>>>Quick question, is it o.k. to put cats on a carb'd car? Or is fuel injection generally needed as well?<<<
In short: how do you want to adjust the amount of fuel exactly without injectors and the computer?
http://en.wikipedia.org/wiki/Fuel_injection
Fuel injection generally delivers a more accurate and equal mass of fuel to each cylinder of the engine than can a carburetor, thus improving the cylinder-to-cylinder distribution. Exhaust
emissions are cleaner, not only because the more precise and accurate fuel metering reduces the concentration of toxic chemicals leaving the engine, but also because exhaust cleanup devices such as the
catalytic converter can be optimized to operate much more efficiently given exhaust of precise and predictable composition.

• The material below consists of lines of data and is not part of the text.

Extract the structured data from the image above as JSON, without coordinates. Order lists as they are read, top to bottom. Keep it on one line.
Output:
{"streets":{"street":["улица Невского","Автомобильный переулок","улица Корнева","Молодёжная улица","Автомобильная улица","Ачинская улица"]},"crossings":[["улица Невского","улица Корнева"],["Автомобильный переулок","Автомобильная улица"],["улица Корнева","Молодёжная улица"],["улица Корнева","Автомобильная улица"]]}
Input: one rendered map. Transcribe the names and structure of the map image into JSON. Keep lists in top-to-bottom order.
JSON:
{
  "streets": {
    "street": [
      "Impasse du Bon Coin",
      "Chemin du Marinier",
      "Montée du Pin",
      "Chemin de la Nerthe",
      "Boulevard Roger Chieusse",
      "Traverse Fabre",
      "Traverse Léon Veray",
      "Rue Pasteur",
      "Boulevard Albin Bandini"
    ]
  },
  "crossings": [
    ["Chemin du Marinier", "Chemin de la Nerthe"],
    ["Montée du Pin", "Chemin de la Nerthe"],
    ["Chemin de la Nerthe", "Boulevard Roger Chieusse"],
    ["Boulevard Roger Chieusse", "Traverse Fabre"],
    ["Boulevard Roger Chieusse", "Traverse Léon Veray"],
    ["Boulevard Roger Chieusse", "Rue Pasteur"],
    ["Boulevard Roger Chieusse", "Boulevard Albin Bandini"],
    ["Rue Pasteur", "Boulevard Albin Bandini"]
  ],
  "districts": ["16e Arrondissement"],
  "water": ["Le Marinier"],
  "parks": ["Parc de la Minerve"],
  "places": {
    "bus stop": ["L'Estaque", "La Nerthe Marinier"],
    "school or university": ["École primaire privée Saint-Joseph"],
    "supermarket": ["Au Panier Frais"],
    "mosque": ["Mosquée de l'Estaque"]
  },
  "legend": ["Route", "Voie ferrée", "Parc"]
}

Fuel injection generally increases engine efficiency. With the improved cylinder-to-cylinder fuel distribution provided by fuel injection, less fuel is needed for the same power output. When cylinder-to-cylinder distribution is less than ideal, as is always the case to some degree, some cylinders receive excess fuel as a side effect of ensuring that all cylinders receive
sufficient fuel. Power output is asymmetrical with respect to air/fuel ratio; burning extra fuel in the rich cylinders does not reduce power nearly as quickly as burning too little fuel in the lean cylinders. However, rich-running cylinders are undesirable from the standpoint of exhaust emissions, fuel efficiency, engine wear, and engine oil contamination. Deviations from perfect air/fuel distribution, however subtle, affect the emissions, by not letting the combustion events be at the chemically ideal (
stoichiometric) air/fuel ratio. Grosser distribution problems eventually begin to reduce efficiency, and the grossest distribution issues finally affect power. Increasingly poorer air/fuel distribution affects emissions, efficiency, and power, in that order. By optimizing the homogeneity of cylinder-to-cylinder mixture distribution, all the cylinders approach their maximum power potential and the engine's overall power output improves.

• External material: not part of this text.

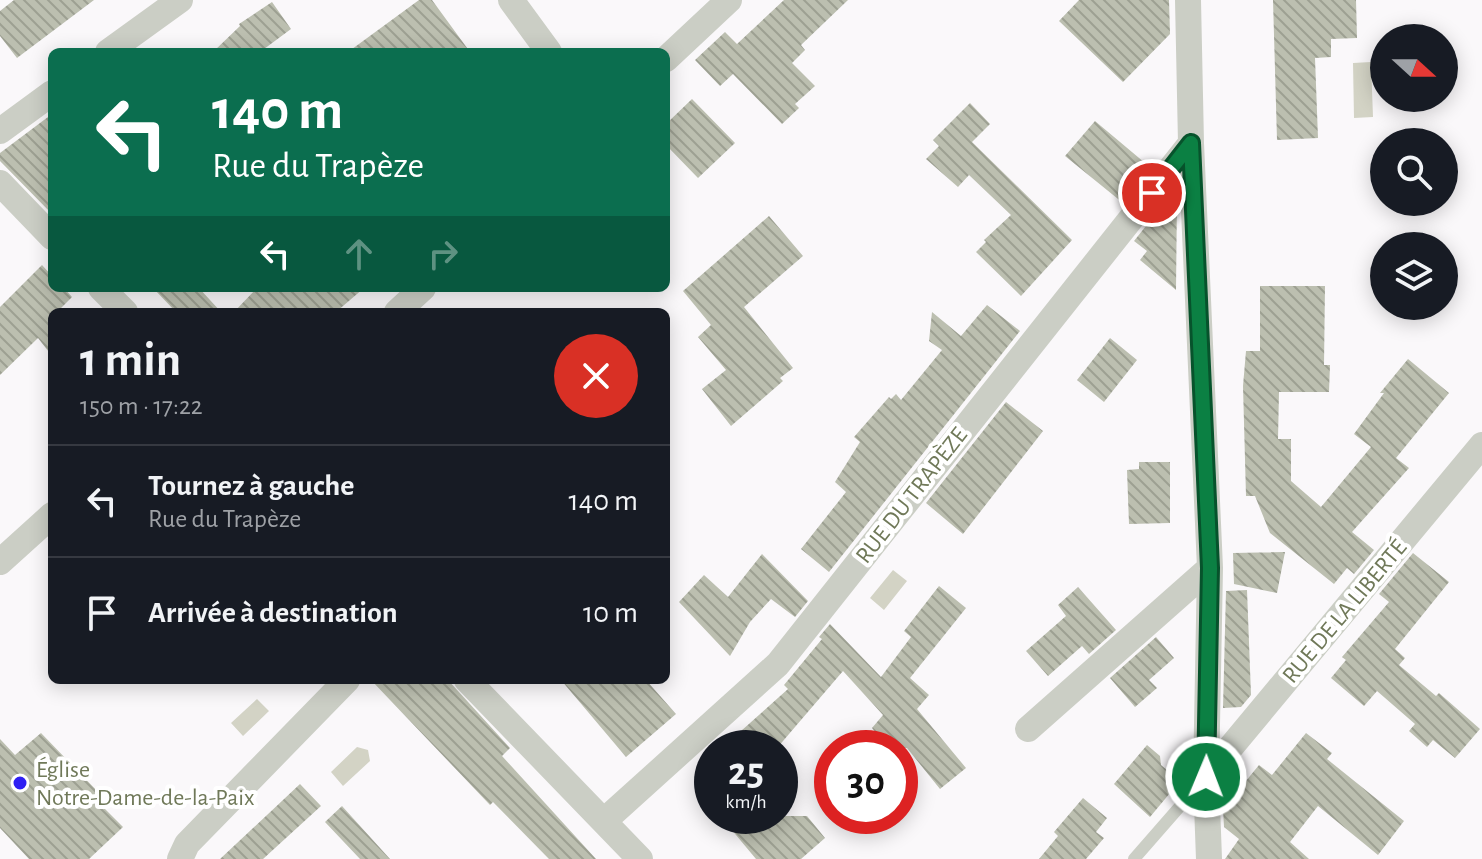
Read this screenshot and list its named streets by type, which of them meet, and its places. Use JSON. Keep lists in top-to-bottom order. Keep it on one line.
{"streets":{"street":["RUE DU TRAPÈZE","RUE DE LA LIBERTÉ"]},"places":["Église Notre-Dame-de-la-Paix"],"north":"right","page":{"turn":["140 m","Rue du Trapèze"],"heading":["1 min","150 m · 17:22"],"list":[{"name":"Tournez à gauche","note":"Rue du Trapèze","value":"140 m"},{"name":"Arrivée à destination","value":"10 m"}],"speed":"25 km/h","limit":"30"}}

A fuel-injected engine often produces more power than an equivalent carbureted engine. Fuel injection alone does not necessarily increase an engine's maximum potential output, for increased airflow is needed to burn more fuel to generate more heat to generate more output. The combustion process converts the fuel's chemical energy into heat energy, whether the fuel is supplied by fuel injectors or a carburetor. However, airflow is often improved with fuel injection, the components of which allow more design freedom to improve the air's path into the engine. In contrast, a carburetor's mounting options are limited because it is larger, it must be carefully oriented with respect to gravity, and it must be equidistant from each of the engine's cylinders to the maximum practicable degree. These design constraints generally compromise airflow into the engine. Furthermore, a carburetor relies on a drag-inducing
venturi to create a local air pressure difference, which forces the fuel into the air stream. The flow loss caused by the venturi, however, is small compared to other flow losses in the induction system. In a well-designed carburetor induction system, the venturi is not a significant airflow restriction. Aside from airflow considerations, fuel injection offers a more homogeneous air/fuel mixture due to better
atomization of the fuel entering the cylinders.